In 2018, she took a job as a sous-chef at the Chinatown restaurant Lalito, Damon gained prominence when was promoted to head chef after just a few months of work, when she was 24 years old. Damon left the role in June 2019, noting resistance from the owner to accept her ideas for menu changes.

Damon was invited to be a contestant on Chopped, and went on to win the episode, which aired in August 2020. She stated that she had watched the show growing up and her father encouraged her to be a contestant on it when she was still a teenager.

In 2020, Cherry Bombe named Damon as the magazine's first culinary director. There she runs a test kitchen and hosts an Instagram Live show, On the Line, where she highlights the work of contemporary chefs.

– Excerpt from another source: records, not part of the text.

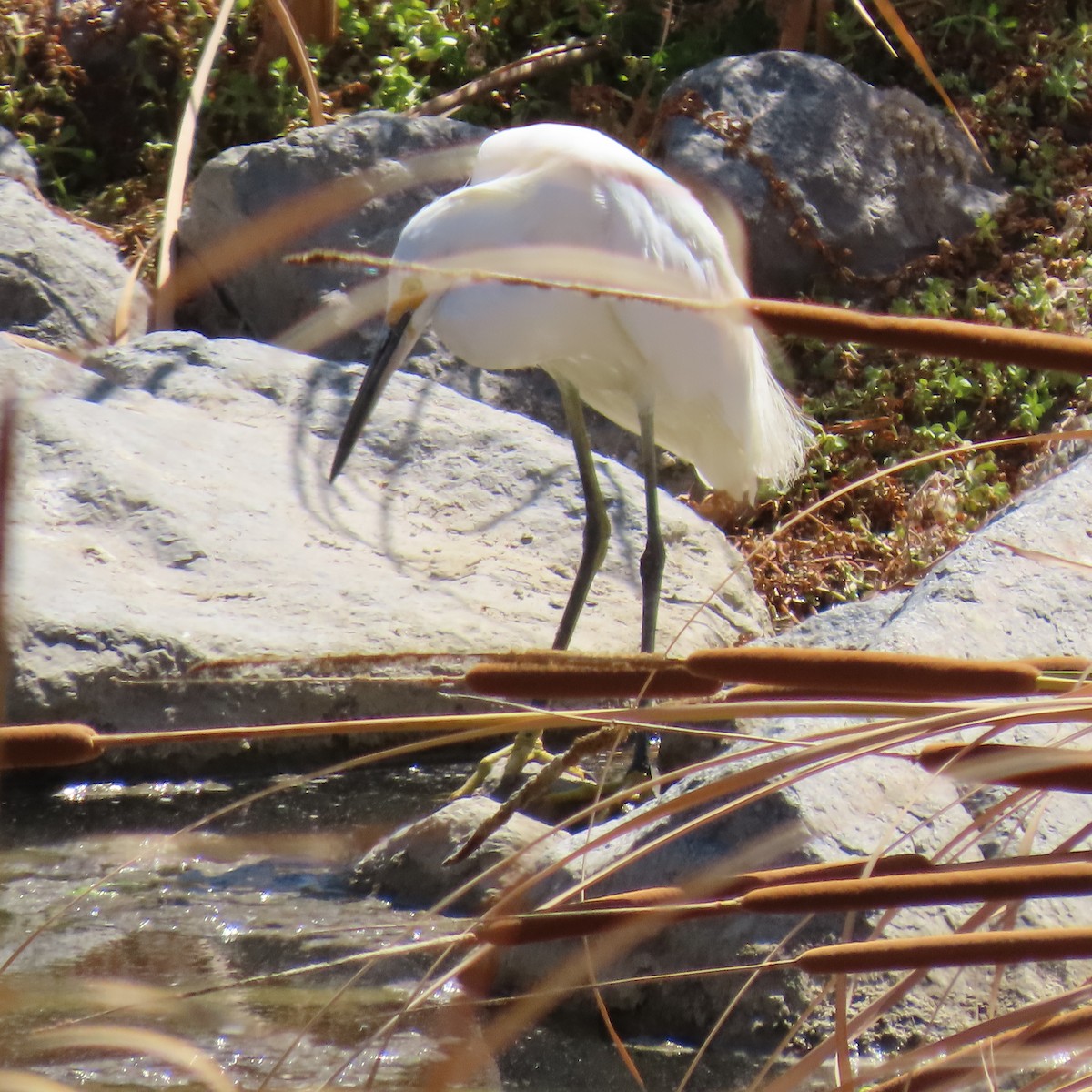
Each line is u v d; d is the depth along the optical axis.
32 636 8.38
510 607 9.55
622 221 8.51
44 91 16.94
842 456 12.63
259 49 16.84
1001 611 6.62
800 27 15.73
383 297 12.72
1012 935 1.91
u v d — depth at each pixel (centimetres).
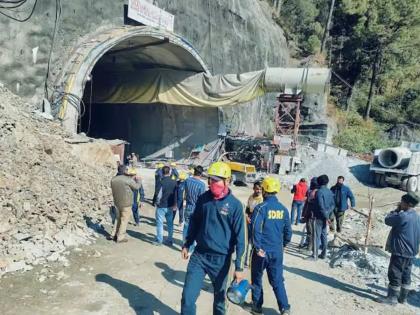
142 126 3253
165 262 838
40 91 1794
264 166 2733
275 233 595
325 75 2395
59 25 1888
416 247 695
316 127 4100
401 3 4447
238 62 3638
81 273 722
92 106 3462
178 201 948
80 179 1184
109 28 2178
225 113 3247
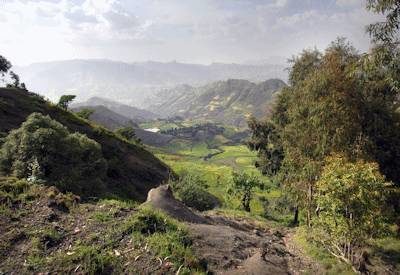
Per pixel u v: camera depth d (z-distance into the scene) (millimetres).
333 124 22453
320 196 15734
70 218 12500
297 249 19141
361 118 23828
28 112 41219
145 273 10234
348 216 15102
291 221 35000
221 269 12453
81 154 20531
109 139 47188
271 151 41438
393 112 26188
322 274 15367
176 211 17547
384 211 15078
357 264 16297
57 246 10922
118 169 37219
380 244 19125
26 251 10438
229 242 15219
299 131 24797
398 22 14258
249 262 13656
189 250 12180
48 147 18547
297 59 35094
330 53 25484
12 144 18562
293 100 28000
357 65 16219
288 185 28875
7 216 11812
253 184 40625
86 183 19328
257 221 27703
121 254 10852
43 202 13102
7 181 14148
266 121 42500
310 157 24156
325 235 17766
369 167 15070
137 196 32875
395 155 26000
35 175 16938
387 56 14430
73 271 9875
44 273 9703
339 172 15242
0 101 39562
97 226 12164
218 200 41594
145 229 12477
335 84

Damon shares her experiences in the cooking world using her Instagram. She credits "authenticity" with her rise to prominence, and uses the platform to share barriers she has experienced, including microaggressions and struggles with her mental health.

== Other work ==
Damon provided food support at the George Floyd protests in New York, and cited chef and Civil Rights Movement activist Georgia Gilmore as a longtime inspiration.

She contributed writing to the 2020 nonfiction book Black Futures edited by Kimberly Drew and Jenna Wortham.

In August 2020 Damon founded s Kia Feeds The People, her forthcoming mutual aid initiative, which will provide free groceries in Bed Stuy.

== Personal life ==
Damon resides in Brooklyn. She is queer.